As an artist-in-residence at SPACES Gallery, Mimi Kato spent the summer of 2013 preparing for her installation at the gallery focusing on the runaway growth of the glossy buckthorn. The glossy buckthorn, or Rhamnus frangula, has been identified by the Ohio Division of Natural Areas and Preserves as one of the 10 most invasive and difficult to control non-native plant species. Introduced from Eurasia as shrubbery for fences, the plant grows rapidly, reaching heights of 20 feet. According to the Ohio Department of Natural Resources (ODNR) website, “Once established, these species aggressively invade natural areas and form dense thickets, displacing native species.”

Kato was first exposed to the challenge of non-native species a few years ago when she lived in Alabama. There she saw kudzu’s, also known as the “vine that ate the South” for its encroachment on some 7 million acres. Kato recognized kudzu from her native Japan admitting that her first reaction was somewhat nationalistic. “I thought: ‘Yay! Go, Japan!’ Plants that I knew were trying to take over.” She initially viewed the expanse of kudzu as a beautiful reminder of home, but soon realized how pervasive the plant was in Alabama.

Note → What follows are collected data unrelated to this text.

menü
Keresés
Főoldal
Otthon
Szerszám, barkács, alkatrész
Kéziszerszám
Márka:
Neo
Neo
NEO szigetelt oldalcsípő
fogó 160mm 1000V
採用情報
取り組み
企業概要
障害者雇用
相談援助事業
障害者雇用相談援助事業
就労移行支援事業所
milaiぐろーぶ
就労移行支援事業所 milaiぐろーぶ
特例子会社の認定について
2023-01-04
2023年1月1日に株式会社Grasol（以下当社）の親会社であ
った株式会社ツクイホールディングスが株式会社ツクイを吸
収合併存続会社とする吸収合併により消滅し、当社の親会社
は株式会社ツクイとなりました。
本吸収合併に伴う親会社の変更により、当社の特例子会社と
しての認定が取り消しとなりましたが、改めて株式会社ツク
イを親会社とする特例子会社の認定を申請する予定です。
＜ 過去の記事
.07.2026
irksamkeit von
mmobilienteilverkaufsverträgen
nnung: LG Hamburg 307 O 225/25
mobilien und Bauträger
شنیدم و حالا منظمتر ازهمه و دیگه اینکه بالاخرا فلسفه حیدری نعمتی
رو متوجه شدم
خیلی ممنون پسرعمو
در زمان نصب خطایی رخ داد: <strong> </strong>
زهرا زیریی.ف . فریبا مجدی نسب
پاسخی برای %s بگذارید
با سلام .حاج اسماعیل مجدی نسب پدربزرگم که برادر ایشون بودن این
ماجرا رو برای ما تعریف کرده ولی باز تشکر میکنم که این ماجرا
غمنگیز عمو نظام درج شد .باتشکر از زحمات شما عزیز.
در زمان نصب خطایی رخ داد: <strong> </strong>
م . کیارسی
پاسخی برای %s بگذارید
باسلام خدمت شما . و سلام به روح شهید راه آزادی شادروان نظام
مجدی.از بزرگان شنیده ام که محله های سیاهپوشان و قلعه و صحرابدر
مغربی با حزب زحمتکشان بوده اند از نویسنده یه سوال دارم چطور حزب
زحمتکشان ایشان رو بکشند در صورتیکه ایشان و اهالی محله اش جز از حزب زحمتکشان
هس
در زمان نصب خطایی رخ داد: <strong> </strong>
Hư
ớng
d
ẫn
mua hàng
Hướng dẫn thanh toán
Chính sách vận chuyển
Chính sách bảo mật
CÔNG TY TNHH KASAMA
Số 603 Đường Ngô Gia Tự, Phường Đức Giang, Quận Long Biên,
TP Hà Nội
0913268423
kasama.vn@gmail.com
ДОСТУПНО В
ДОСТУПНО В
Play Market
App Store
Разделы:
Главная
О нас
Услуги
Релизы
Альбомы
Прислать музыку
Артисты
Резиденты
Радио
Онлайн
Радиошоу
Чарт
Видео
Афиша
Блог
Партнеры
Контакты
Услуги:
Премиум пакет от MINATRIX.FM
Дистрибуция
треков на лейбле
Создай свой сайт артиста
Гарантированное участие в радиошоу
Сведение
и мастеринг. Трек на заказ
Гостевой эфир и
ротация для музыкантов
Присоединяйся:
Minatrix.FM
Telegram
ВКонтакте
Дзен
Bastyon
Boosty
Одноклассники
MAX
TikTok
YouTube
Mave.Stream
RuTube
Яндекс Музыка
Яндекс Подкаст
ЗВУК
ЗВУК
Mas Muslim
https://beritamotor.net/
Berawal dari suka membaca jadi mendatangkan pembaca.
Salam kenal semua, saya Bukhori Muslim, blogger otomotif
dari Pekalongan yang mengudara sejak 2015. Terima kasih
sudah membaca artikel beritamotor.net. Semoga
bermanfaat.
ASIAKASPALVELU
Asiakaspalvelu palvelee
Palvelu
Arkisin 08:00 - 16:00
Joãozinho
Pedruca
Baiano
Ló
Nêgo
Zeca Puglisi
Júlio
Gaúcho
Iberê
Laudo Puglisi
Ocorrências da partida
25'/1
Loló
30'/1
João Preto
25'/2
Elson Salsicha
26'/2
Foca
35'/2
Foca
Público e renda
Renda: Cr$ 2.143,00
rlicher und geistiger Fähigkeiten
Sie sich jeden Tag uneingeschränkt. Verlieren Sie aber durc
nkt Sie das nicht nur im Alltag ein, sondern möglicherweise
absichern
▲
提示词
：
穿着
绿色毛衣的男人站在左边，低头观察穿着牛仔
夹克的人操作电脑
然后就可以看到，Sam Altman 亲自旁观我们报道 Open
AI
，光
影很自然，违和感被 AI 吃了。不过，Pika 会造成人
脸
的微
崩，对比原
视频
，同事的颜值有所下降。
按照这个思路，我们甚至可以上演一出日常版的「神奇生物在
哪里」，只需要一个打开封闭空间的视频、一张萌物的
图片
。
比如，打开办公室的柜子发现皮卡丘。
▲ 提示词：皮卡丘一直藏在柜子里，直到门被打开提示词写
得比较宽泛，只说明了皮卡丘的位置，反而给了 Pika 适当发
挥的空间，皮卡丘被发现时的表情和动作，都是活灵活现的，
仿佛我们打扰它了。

Kato’s installations explore the challenges the glossy buckthorn presents as well as the difficulty in disposing of the waste generated from control efforts. Working with Jennifer Hillmer, the Cleveland Metroparks’ invasive plants coordinator, Kato came up with a plan to depict the time and energy costs dedicated to controlling the spread of glossy buckthorn. She picked a day in which members of the Metroparks’ Invasive Plant Management Team would be cutting the stems of mature glossy buckthorn surrounding the marsh and pond outside the North Chagrin Nature Center in Willoughby Hills. For each individual mature glossy buckthorn cut and treated with herbicide, Kato attached a reflective marker to a 7-foot-tall stake placed in the ground next to the severed stems. “I just want to know how much they can cut in a day.”

From August to October 2013, Northeast Ohioans could experience Kato’s work by visiting the North Chagrin Nature Center. After nightfall, they could shine a flashlight on the reflective markers, revealing the tremendous efforts involved in controlling one plant species in one area on one day. “I like the idea that they have to shine a light and the light comes back to them.”

Despite the plant’s invasiveness, there is no clear solution for what to do with the waste. Burning it would pollute the air, and they cannot mulch the plants because of the seeds. After calling multiple states to learn about their solutions to this problem, Kato came up dry. The only idea she received was to make animal shelters from the cut stems.

Discovering these invasive plants has made Kato interested in building awareness around the plants consumers are buying. She wants people to think about what they are buying and the potential consequences of their choices. “I’m not trying to force change; I just want people to think. Not knowing and participating is a scary thing. I didn’t think about it before. Tiny plants grow into something bigger. Let’s think about it.”